Beaucoup de bruit pour rien
LEGAULT
En situation multipartite, les campagnes électorales sont de véritables boîtes à surprises. Le scrutin fédéral ne fait pas exception. Après un mandat seulement, les libéraux de Justin Trudeau disputent aux conservateurs la possibilité d’un prochain gouvernement minoritaire. Qui l’eût cru ?
Or, un dénouement imprévisible comporte aussi son lot d’effets pernicieux.
Ainsi, en fin de campagne, au lieu de braquer les projecteurs sur les programmes des partis, l’attention bifurque sur une brochette hallucinante de possibles scénarios post-électoraux.
On se demande si le prochain gouvernement sera libéral ou conservateur, minoritaire ou majoritaire ? S’il est minoritaire, y aura-t-il ou non la formation d’une « coalition » de deux ou trois partis ? Quel parti détiendra la « balance du pouvoir » ? Quel chef démissionnera après l’élection ? Etc.
Face à autant d’inconnu, le même vieux réflexe prend le dessus : faut-il « voter stratégique » ? Si oui, comment ? Et « voter stratégique », c’est quoi au juste ?
Pour le dire simplement, c’est voter pour un parti politique que l’on croit être le plus susceptible de bloquer la prise du pouvoir par un autre parti dont on ne veut absolument pas. C’est clair ? Non ? Vous avez parfaitement raison.
LÉGENDE
En fait, le vote stratégique est une vieille et mystérieuse créature politique. Comme le monstre du Loch Ness, plusieurs pensent l’avoir vu, mais on peine encore à trouver des preuves tangibles de son existence. Dans notre mode de scrutin dit uninominal à un tour, la réalité est pas mal plus compliquée.
Pour voter vraiment « stratégique », chaque électrice et chaque électeur devrait se métamorphoser en super expert. Il faudrait donc suivre les sondages de très près. Y compris les projections régionales, provinciales et fédérales. Connaître en profondeur l’historique détaillé du vote dans sa circonscription. Calculer les probabilités de l’impact de son propre vote sur les résultats finaux dans son comté et au pays. Etc.
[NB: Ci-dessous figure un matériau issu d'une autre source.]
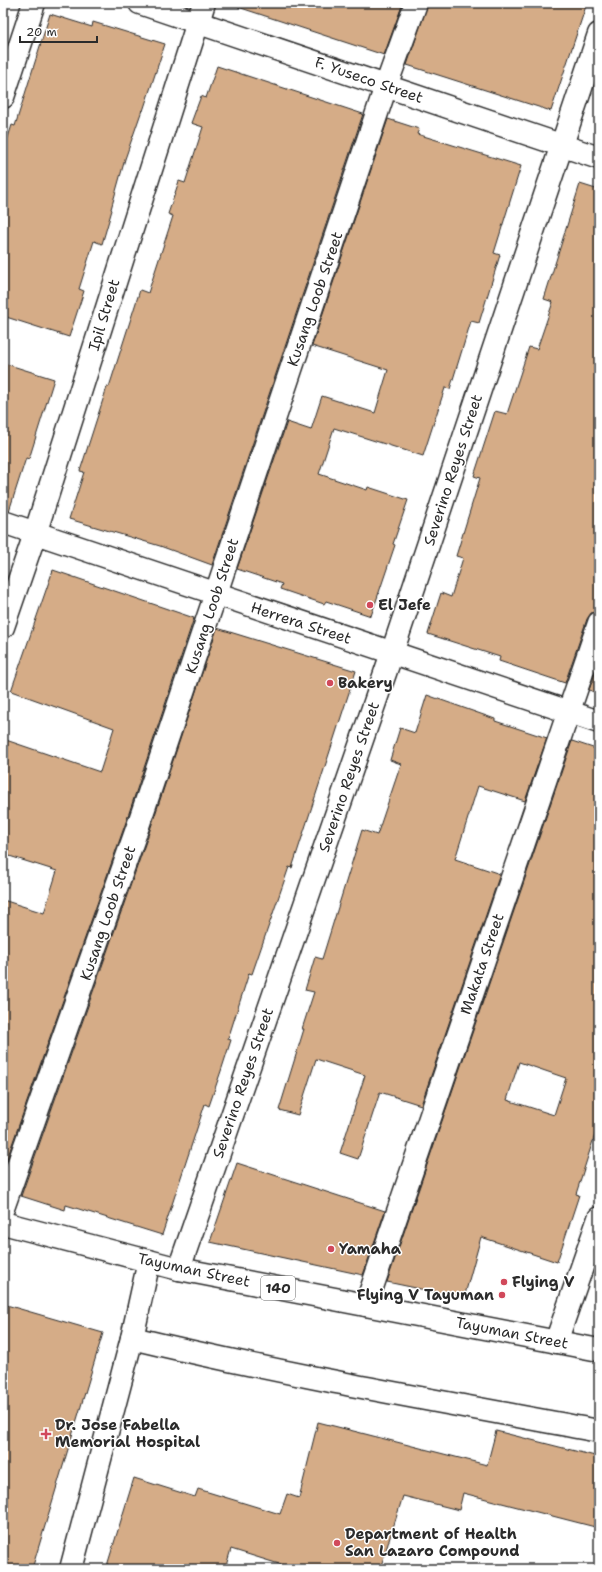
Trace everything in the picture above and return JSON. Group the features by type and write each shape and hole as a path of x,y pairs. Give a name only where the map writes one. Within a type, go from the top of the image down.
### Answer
{"street":[{"path":"3,97 34,3"},
{"name":"F. Yuseco Street","path":"140,3 200,12 386,86 599,158"},
{"name":"Kusang Loob Street","path":"3,1208 138,826 386,86 416,3"},
{"name":"Ipil Street","path":"3,627 35,534 200,12"},
{"name":"Severino Reyes Street","path":"180,1268 392,653 599,34"},
{"name":"Herrera Street","path":"3,522 599,722"},
{"name":"Makata Street","path":"366,1305 599,623"},
{"path":"556,1342 599,1218"},
{"name":"Tayuman Street","path":"3,1223 180,1268 599,1350"},
{"path":"71,1569 132,1338 149,1261"},
{"path":"132,1338 191,1352 599,1431"}],"building":[{"path":"239,3 403,3 384,55 238,7"},
{"path":"428,3 587,3 551,111 407,65"},
{"path":"50,14 92,27 93,22 165,44 143,111 142,110 125,159 102,244 94,241 79,289 84,291 69,337 3,316 3,153 12,125 15,126"},
{"path":"217,66 363,114 212,565 160,546 69,519 84,472 80,471 140,290 148,293 173,216 168,214 179,181 185,183 203,127 191,123 201,96 206,98"},
{"path":"388,119 419,129 417,134 521,166 494,253 500,255 479,323 471,321 450,389 445,388 423,456 334,428 319,474 367,490 368,487 408,500 393,544 395,545 371,616 326,601 324,604 280,589 282,584 237,569 287,422 311,430 322,396 375,413 388,370 312,346"},
{"path":"580,184 599,190 599,611 591,613 587,619 565,683 499,661 500,657 428,634 441,593 451,597 463,558 456,556 480,478 474,476 495,411 507,414 529,347 537,349 553,302 544,299"},
{"path":"3,363 54,379 29,459 26,458 9,511 3,510"},
{"path":"53,570 194,618 126,822 3,1170 3,900 44,913 57,871 3,854 3,739 100,772 114,728 11,691"},
{"path":"217,628 356,671 292,868 289,867 252,974 249,973 228,1039 231,1040 221,1071 209,1106 205,1104 162,1235 66,1205 65,1210 21,1196 150,830"},
{"path":"599,662 599,694 589,690"},
{"path":"427,695 495,719 495,721 547,738 525,801 478,786 455,859 500,874 421,1105 380,1092 358,1159 340,1153 365,1075 316,1059 298,1115 279,1110 314,992 305,990 315,957 322,959 362,830 377,835 401,764 390,760 400,728 415,733"},
{"path":"572,741 599,750 599,1122 576,1194 579,1195 557,1262 481,1237 464,1298 387,1282","holes":["519,1062 566,1078 554,1115 507,1100"]},
{"path":"237,1163 385,1211 363,1275 210,1242"},
{"name":"Dr. Jose Fabella Memorial Hospital","path":"3,1304 103,1333 32,1569 3,1569"},
{"path":"318,1422 487,1465 496,1431 599,1457 599,1528 463,1493 459,1510 403,1496 380,1569 295,1569 231,1549 225,1569 106,1569 134,1478 195,1497 198,1489 280,1514 287,1494 299,1498"}],"place":[{"name":"El Jefe","path":"370,605"},
{"name":"Bakery","path":"330,683"},
{"name":"Yamaha","path":"331,1249"},
{"name":"Flying V","path":"504,1282"},
{"name":"Flying V Tayuman","path":"502,1295"},
{"name":"Dr. Jose Fabella Memorial Hospital","path":"46,1434"},
{"name":"Department of Health San Lazaro Compound","path":"337,1543"}]}
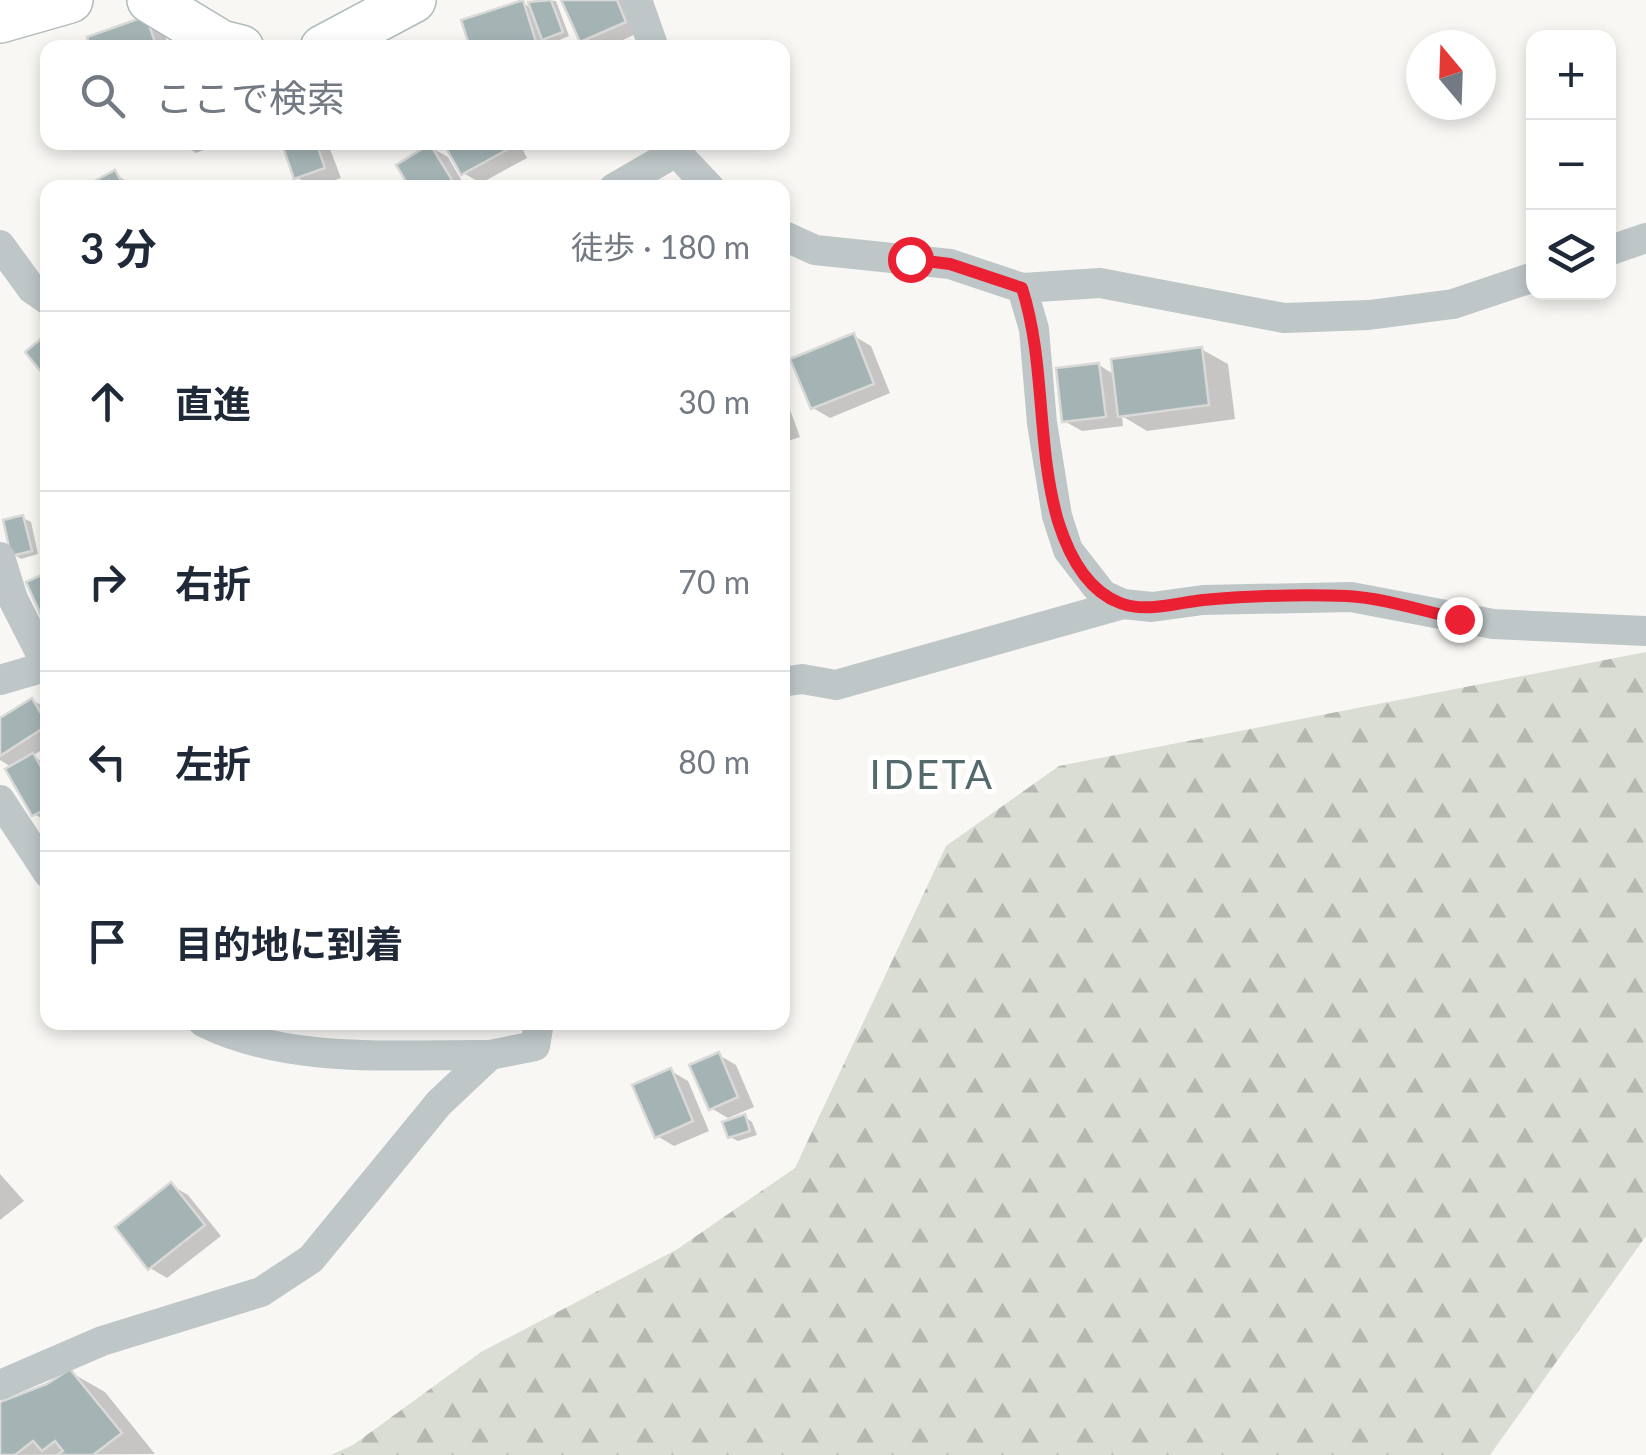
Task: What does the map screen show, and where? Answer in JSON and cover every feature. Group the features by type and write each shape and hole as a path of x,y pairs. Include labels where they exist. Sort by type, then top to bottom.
{"main road":[{"path":"0,20 70,0"},
{"path":"150,0 215,40"},
{"path":"338,40 412,0"}],"street":[{"path":"637,0 651,40"},
{"path":"627,180 674,150"},
{"path":"679,150 703,180"},
{"path":"790,238 815,250 950,264 1022,288 1100,284 1284,318 1369,315 1453,304 1526,280"},
{"path":"1616,248 1646,238"},
{"path":"0,245 32,290 40,295"},
{"path":"1022,288 1034,329 1042,424 1057,516 1068,550 1084,575 1104,594 1123,604"},
{"path":"0,557 14,598 40,652"},
{"path":"790,681 836,685 1123,604 1152,607 1203,600 1351,596 1494,624 1646,631"},
{"path":"0,680 40,668"},
{"path":"0,800 40,861"},
{"path":"228,1030 275,1046 347,1053 490,1054 535,1046 538,1030"},
{"path":"0,1386 102,1341 262,1292 312,1259 438,1102 490,1054"}],"green space":[{"path":"1646,652 1646,1236 1490,1455 331,1455 353,1445 481,1352 676,1250 795,1168 946,846 1059,766"}],"building":[{"path":"523,0 535,40 467,40 461,20"},
{"path":"551,0 563,32 542,40 528,2"},
{"path":"561,0 617,0 626,22 579,40"},
{"path":"146,16 154,40 88,40 87,37"},
{"path":"284,150 319,150 325,168 294,179"},
{"path":"420,150 434,150 452,180 405,180 396,165"},
{"path":"447,150 507,150 461,175"},
{"path":"115,170 121,180 97,180"},
{"path":"854,333 874,384 811,409 790,359"},
{"path":"40,340 40,371 25,352"},
{"path":"1202,347 1209,405 1118,417 1111,359"},
{"path":"1099,363 1106,417 1062,422 1056,368"},
{"path":"23,515 32,551 11,556 3,520"},
{"path":"40,576 40,613 26,582"},
{"path":"32,698 40,712 40,730 0,756 0,718"},
{"path":"33,753 40,765 40,812 32,816 5,769"},
{"path":"719,1052 738,1097 709,1110 689,1065"},
{"path":"671,1068 693,1121 655,1138 632,1085"},
{"path":"745,1114 750,1131 728,1138 722,1122"},
{"path":"171,1182 205,1225 148,1270 115,1227"},
{"path":"70,1369 122,1433 93,1455 57,1455 63,1451 55,1441 42,1451 33,1441 15,1455 0,1455 0,1402 47,1384"}],"district":[{"name":"IDETA","path":"932,775"}],"route":[{"path":"910,259 950,264 1022,288 1034,329 1042,424 1057,516 1068,550 1084,575 1104,594 1123,604 1152,607 1203,600 1351,596 1459,619"}]}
Bref, le vote dit « stratégique » est une belle et grande illusion. Heureusement, la vérité est que le vote n’est pas une science exacte. Il serait grand temps qu’on se le dise. Pis encore, trop d’élucubrations sur le « vote stratégique » risquent à tout coup de pervertir le processus démocratique.
EFFETS PERNICIEUX
Comment ? En court-circuitant la volonté populaire. Laquelle, dans les faits, n’est que la somme totale de chaque choix fait par chaque électeur dans l’isoloir. Ces choix reposent sur une pléthore de raisons disparates et non pas
sur des calculs individuels illusoires.
Les électeurs ne votent pas pour un gouvernement majoritaire ou minoritaire. Chacun et chacune vote pour une ou un candidat d’un parti politique dans sa circonscription. Point.
De penser que l’électorat agit comme s’il s’agissait d’une seule personne avec une seule tête, capable en plus de voter « stratégique », c’est aussi véridique qu’un billet de trois dollars.
Conclusion : sondages serrés ou non, résultats imprévisibles ou non, voter demeure une responsabilité majeure en démocratie. Aussi bien la prendre en respectant tout d’abord ses propres convictions. Ce serait déjà ça de pris.